Source records =
# # # #
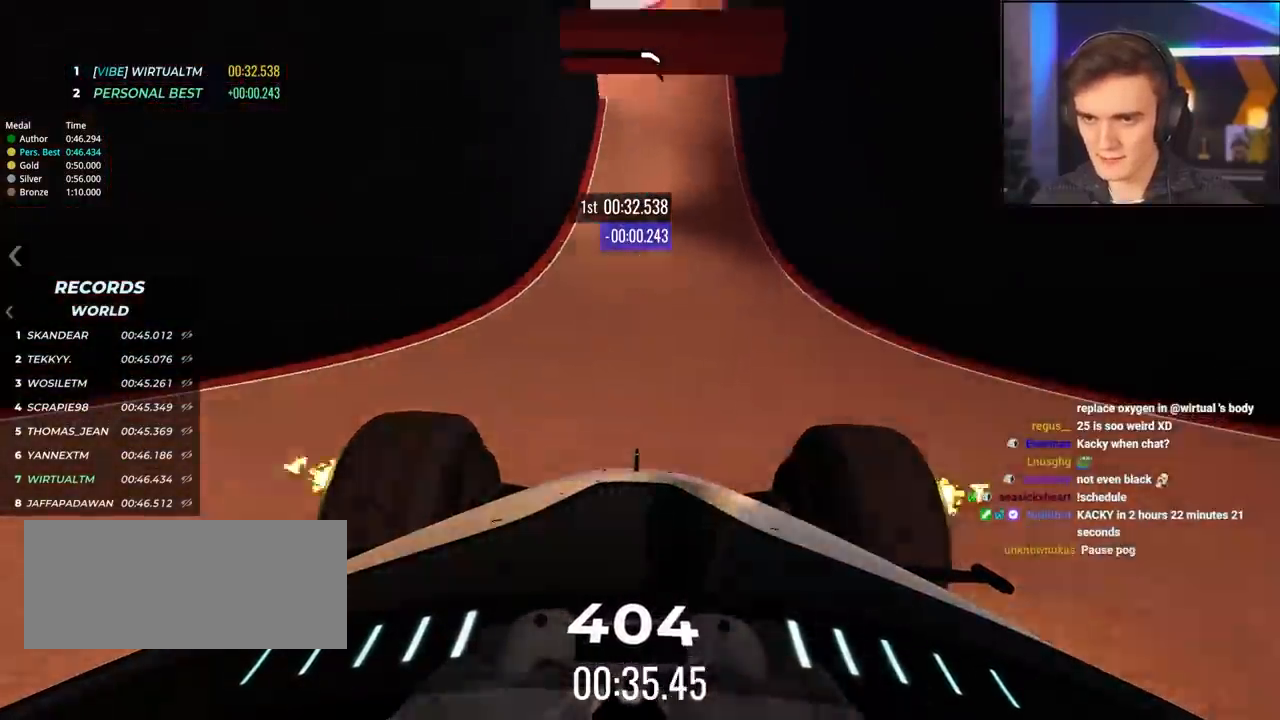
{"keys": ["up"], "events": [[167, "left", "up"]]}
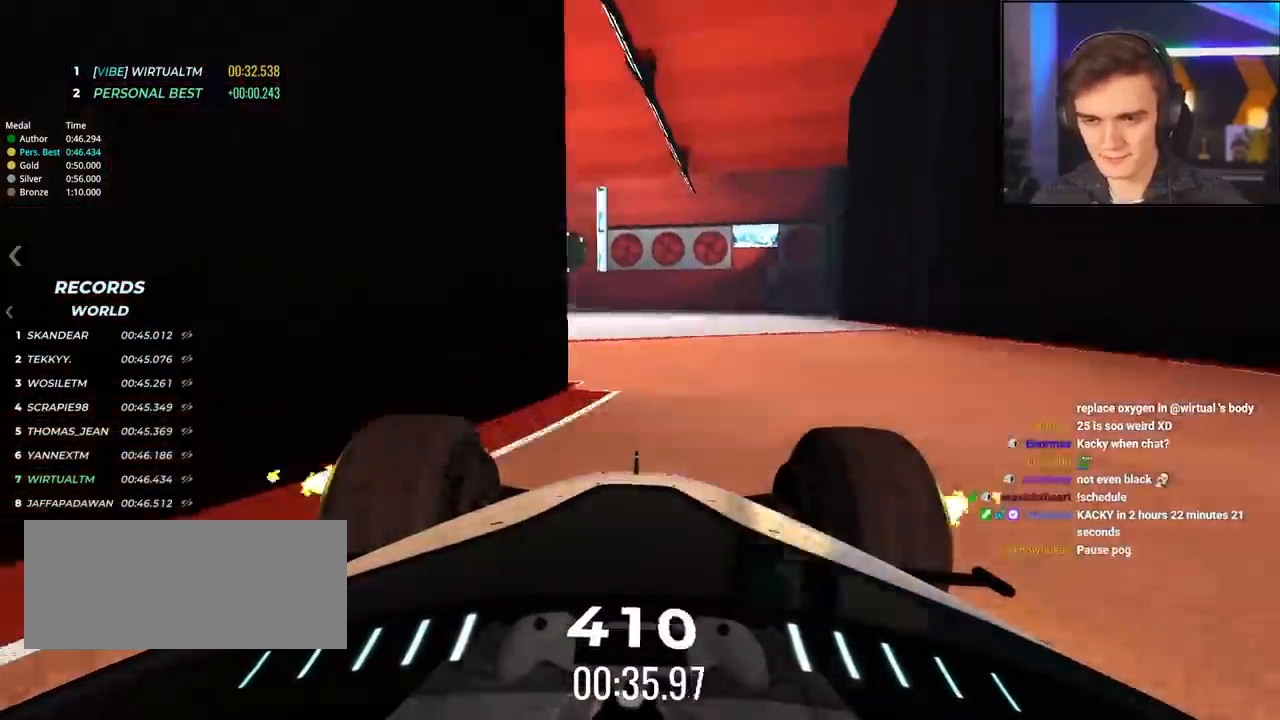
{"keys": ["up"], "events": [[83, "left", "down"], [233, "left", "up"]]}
# # # #
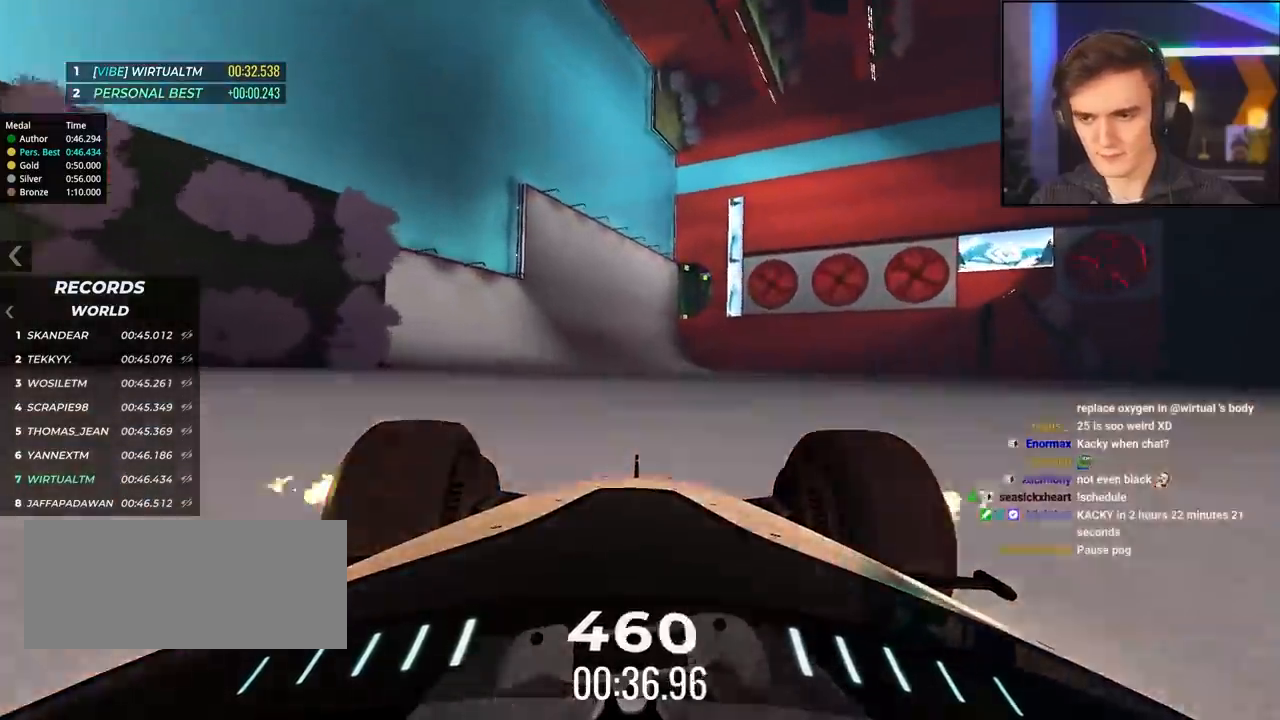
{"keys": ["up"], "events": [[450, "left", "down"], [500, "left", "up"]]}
# # # #
Exercise requirements = Whenever the word "down" occurs in a line of the records, that line counts toward the total; state the total only.

Answer = 2